Ah sheeshe Lump.Let’s don’t go there here.Start a thread and we’ll talk,but even I resisted any thing here. (and the word 'icon’was just sitting there)The guy on the POW-MIA could be white,black,old line family, 1stgeneration,immigrant,old,young.Phd,dropout. When you make one for the victims of that action you’ll have to include women and children too.
Nick, I understand it is an icon and what it represents. Often, though, artists base use real people as subjects (Supposedly, Michaelangelo used a despised cardinal as the model for Satan on the Sistine Chapel ceiling).

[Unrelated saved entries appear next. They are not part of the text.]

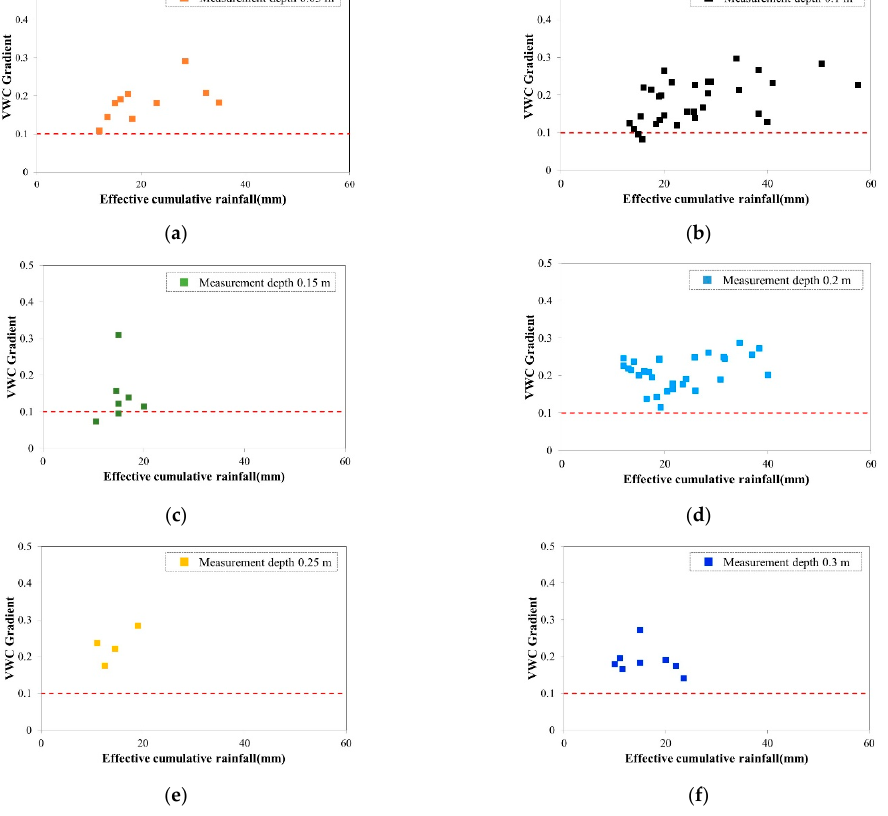
Figure 4. VWC at different measurement depths: ( a ) 0.05 m; ( b ) 0.1 m; ( c ) 0.15 m; ( d ) 0.2 m; ( e ) 0.25 m; ( f ) 0.3 m.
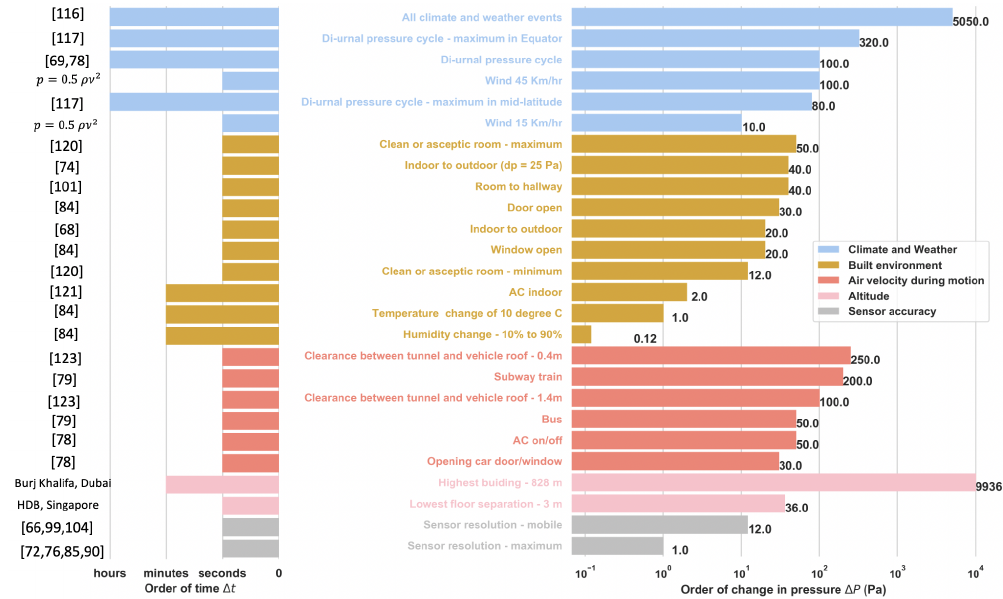
Figure 1. Orders of magnitude of changes in pressure and of the corresponding timescales for several factors influencing barometric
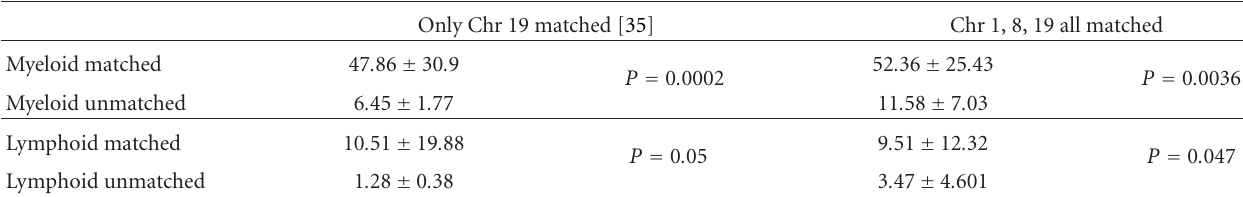
Table 1: Mean percentage of GFP + cells in engrafted recipient zebrafish receiving MHC-matched or -unmatched donor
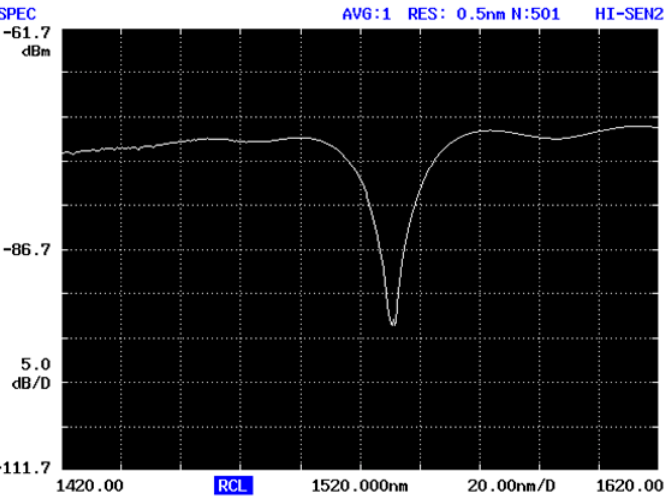
Figure 2. Transmission spectrum of LPFG filter.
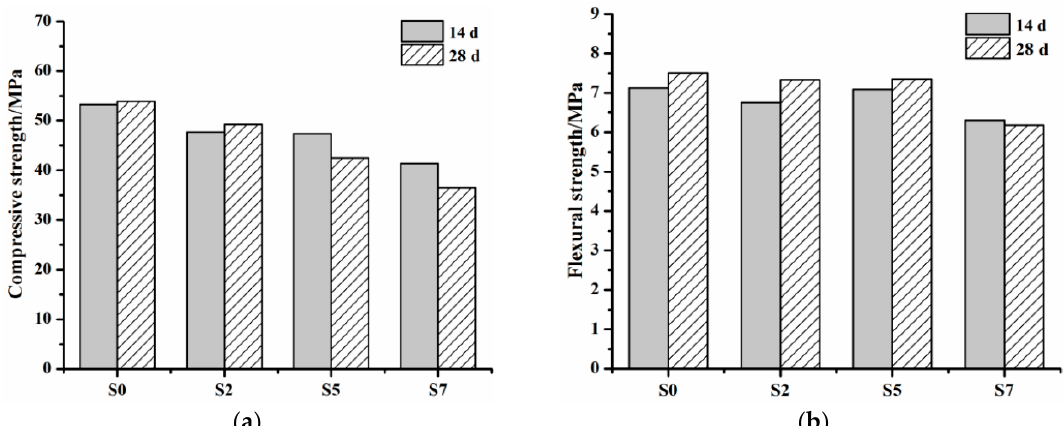
Figure 9. Compressive strength and flexural strength of mortar groups at 14 and 28 d ages. ( a ) Compressive strength of mortar groups at 14 and 28 d ages; ( b ) Flexural strength of mortar groups at 14 and 28 d ages.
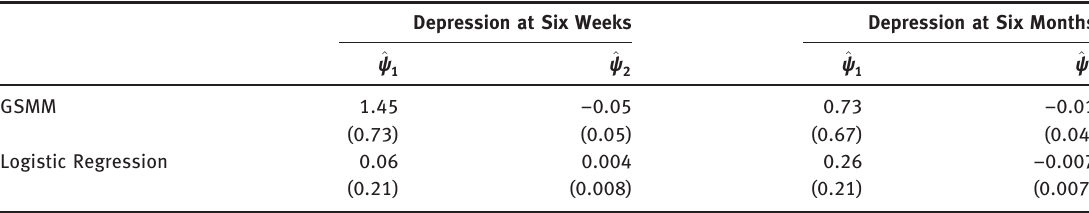
Table 4: 4 Empirical analysis. Estimates are presented for the log-odds ratio causal effect parameter ψ 1 and post-treatment effect modification ψ 2 under 2 different approaches: (i) two-stage G-estimation; and (ii) logistic regression. All method condition on the same set of pretreatment covariates. Standard errors are in parentheses.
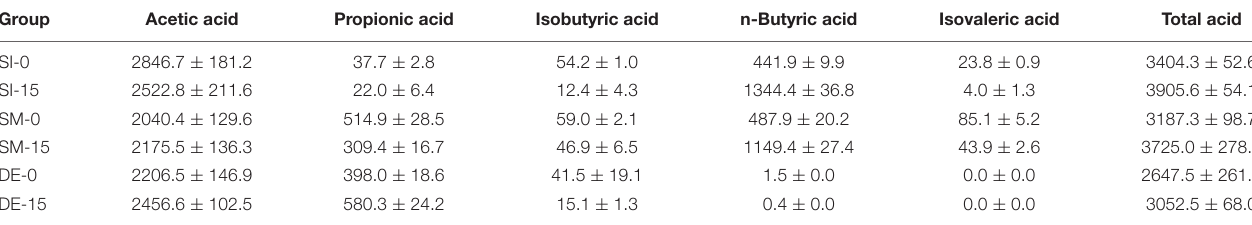
TABLE 4 | VFA composition and concentration of PW after microbial pretreatment of SI, SM, and DE*. Group Acetic acid Propionic acid Isobutyric acid n-Butyric acid Isovaleric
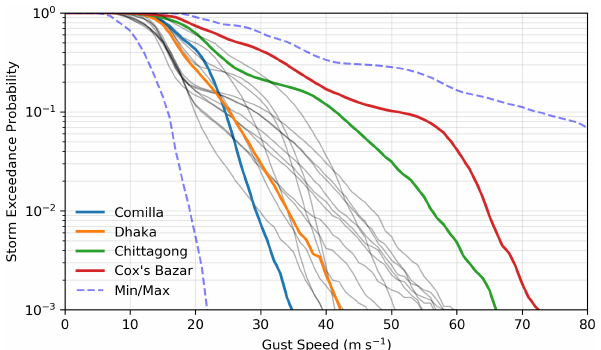
Figure 5. Exceedance probability curves for 18 of the most pop- ulated towns and cities in Bangladesh (grey lines), with four key cities highlighted: Dhaka (orange), Comilla (blue), Chit- tagong (green) and Cox’s Bazar (red). For reference, the mini- mum and maximum range of exceedance probabilities (across all of Bangladesh) are represented by the dashed lines. Note that storm exceedance probability is shown on a log scale.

I was wondering if the artist(designer) used a real person and whether that person was a POW? I’ve not been able to learn who the artist even was, so I put it to the TM.
Thanks for covering my six, John.
It’s an icon for the empty set. Hence the feeling of hopelessness and dread.
Seriously, there’s absolutely zero evidence that Hanoi kept any remaining U.S. prisoners after we pulled out of Vietnam in 1973. We’ve got files on all the 2000 or so MIAs from Vietnam, and all of them were ‘missing’ in the sense of, say, being on a plane that crashed and burned in the mountains, and the remains of the crew were never located. (Jungle, mountains - big surprise.)
People forget that, at the end of WWII, we had tens of thousands of MIAs in the European theatre alone – and that’s a war that ended with us in control of the battlefield.
The whole POW/MIA ‘movement’ has been a bunch of people who haven’t been able to let go of the fact that we lost the Vietnam war. That’s all.